G(-) bacteria have complex cell walls containing one or a few layers of peptidoglycan to create a 3nm thick structure, which makes up 10%-20% of the cell wall and only intermediately cross linked. No teichoic acids are found. The peptidoglycan layer sits in a space containing periplasm fluid between the cell membrane and the outer membrane which allows for H2O, nutrients, and protein transport. The outer membrane of the G(-) cell wall contains similar structures to the cell membrane in addition to lipoproteins and lipopolysaccharides. Porin proteins are also found that act as a channel through the outer phospholipid membrane. These channel proteins allow the passage of nutrients, vitamins, and viral attachments. The lipopolysaccharide [LPS] in the outer membrane consists of an O-polysaccharide that is antigenic (creates an immune response), a core structure, and a Lipid A, which is considered to be an endotoxin. Lipopolysaccharides [LPS] can also impede the entry of drugs into the cells and therefore, create more resistance to antibiotics.
Additional importance is placed on the capability of antibiotics such as
penicillin to prevent the construction of peptidoglycan in G(+)
bacteria. Lysozyme produced in an immune response
(in tears) can disrupt the linkage between the carbohydrates (
Atypical Cell Walls
No cell walls or very little material is present in
A) Mycoplasmas: plasma membrane has sterols, no cell wall
B) Archaea: cell wall has pseudomurein
C) Acid Fast organisms have a glycolipid outer membrane (instead of phospholipids) composed of mycolic acid, arabinogalactan-lipid complex, and lipoarabinomannan. They do have a thin peptidoglycan layer and a phospholipids cell (plasma) membrane (much like the G – bacteria).
Comparison of G(+) and G(-) and Acid Fast cell walls
Cell (Plasma) Membrane
Lies internal to the cell wall and encloses the cytoplasm
7nm thick
Phospholipid bilayer (hydrophobic and hydrophilic regions)
Proteins:
Peripheral: to provide attachment sites for chromosomes, pili, flagella
Integral: Active Transport via permeases; Electron transport system, ATP synthase
Lacks sterols seen in Eukaryotic cells, but has sterol-like substance called a hapanoid that helps stabilize the membrane.
Selectively permeable:
Water, Gases, Lipid soluble molecules can diffuse
Ions use pores
Water soluble molecules need carrier proteins or transporters
+/- pigments for photosynthesis
Function: Anchors DNA during replication and separation during division
Site of Energy production (electron transport system)

********

▶ **Prompt**
Copy the bacterial cell wall text from "bacteria. Lysozyme produced" up to and including "G – bacteria).", changing "mycolic acid" to "mycolic acids".

********

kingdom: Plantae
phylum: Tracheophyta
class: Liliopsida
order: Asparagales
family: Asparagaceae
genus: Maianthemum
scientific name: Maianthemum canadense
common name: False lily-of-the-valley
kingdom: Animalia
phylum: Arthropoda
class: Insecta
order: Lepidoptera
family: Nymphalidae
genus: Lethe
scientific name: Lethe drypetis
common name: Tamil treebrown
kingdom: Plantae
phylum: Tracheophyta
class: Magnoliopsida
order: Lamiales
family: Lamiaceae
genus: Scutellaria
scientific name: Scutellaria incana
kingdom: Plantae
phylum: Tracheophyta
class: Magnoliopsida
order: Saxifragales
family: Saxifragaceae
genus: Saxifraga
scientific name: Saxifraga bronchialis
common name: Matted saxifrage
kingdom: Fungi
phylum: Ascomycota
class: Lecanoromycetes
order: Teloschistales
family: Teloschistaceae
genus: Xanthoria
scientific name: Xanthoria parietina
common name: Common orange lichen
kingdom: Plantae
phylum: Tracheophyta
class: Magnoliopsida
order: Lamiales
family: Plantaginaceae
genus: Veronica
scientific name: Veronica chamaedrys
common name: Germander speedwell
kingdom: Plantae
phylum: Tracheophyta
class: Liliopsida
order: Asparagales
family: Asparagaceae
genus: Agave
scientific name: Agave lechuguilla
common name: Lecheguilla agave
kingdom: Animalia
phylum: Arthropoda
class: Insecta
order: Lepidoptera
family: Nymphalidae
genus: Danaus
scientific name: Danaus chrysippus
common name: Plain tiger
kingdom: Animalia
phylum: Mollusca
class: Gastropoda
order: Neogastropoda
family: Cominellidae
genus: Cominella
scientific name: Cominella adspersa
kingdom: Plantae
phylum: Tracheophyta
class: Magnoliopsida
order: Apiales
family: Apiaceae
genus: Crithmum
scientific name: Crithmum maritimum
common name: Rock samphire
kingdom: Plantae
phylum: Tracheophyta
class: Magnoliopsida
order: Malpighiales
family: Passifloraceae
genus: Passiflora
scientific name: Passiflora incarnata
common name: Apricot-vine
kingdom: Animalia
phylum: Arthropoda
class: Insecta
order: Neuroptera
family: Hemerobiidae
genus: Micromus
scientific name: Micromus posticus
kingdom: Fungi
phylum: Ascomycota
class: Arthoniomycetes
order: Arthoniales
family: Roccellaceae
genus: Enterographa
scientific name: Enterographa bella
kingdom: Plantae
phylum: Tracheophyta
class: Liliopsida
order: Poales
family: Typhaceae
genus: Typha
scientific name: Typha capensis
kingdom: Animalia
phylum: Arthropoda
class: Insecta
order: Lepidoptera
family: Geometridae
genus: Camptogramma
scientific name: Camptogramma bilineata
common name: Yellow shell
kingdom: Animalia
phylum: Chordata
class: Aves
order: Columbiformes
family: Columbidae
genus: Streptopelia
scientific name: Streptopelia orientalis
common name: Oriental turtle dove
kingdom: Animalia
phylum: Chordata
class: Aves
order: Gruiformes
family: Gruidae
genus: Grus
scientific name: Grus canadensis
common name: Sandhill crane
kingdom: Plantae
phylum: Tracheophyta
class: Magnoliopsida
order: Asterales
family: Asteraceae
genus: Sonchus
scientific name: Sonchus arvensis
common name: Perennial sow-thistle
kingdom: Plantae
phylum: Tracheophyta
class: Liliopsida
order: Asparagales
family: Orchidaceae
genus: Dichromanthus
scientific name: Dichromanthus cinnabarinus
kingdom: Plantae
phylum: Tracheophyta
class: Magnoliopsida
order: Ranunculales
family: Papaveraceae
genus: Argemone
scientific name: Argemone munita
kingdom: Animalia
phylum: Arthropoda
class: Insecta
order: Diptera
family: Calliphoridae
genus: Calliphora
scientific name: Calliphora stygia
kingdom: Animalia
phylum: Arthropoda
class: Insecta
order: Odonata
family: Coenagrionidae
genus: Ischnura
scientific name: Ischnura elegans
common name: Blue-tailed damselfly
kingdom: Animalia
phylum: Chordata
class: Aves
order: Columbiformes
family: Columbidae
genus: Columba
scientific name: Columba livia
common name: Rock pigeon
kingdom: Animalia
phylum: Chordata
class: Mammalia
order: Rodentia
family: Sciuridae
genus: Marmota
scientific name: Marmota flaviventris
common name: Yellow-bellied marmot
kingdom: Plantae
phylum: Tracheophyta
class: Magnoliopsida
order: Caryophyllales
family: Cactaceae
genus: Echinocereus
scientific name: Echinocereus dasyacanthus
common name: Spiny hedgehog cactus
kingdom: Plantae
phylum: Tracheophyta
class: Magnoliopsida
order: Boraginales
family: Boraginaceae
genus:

********

▶ **Exercise answer**
bacteria. Lysozyme produced in an immune response
(in tears) can disrupt the linkage between the carbohydrates (
Atypical Cell Walls
No cell walls or very little material is present in
A) Mycoplasmas: plasma membrane has sterols, no cell wall
B) Archaea: cell wall has pseudomurein
C) Acid Fast organisms have a glycolipid outer membrane (instead of phospholipids) composed of mycolic acids, arabinogalactan-lipid complex, and lipoarabinomannan. They do have a thin peptidoglycan layer and a phospholipids cell (plasma) membrane (much like the G – bacteria).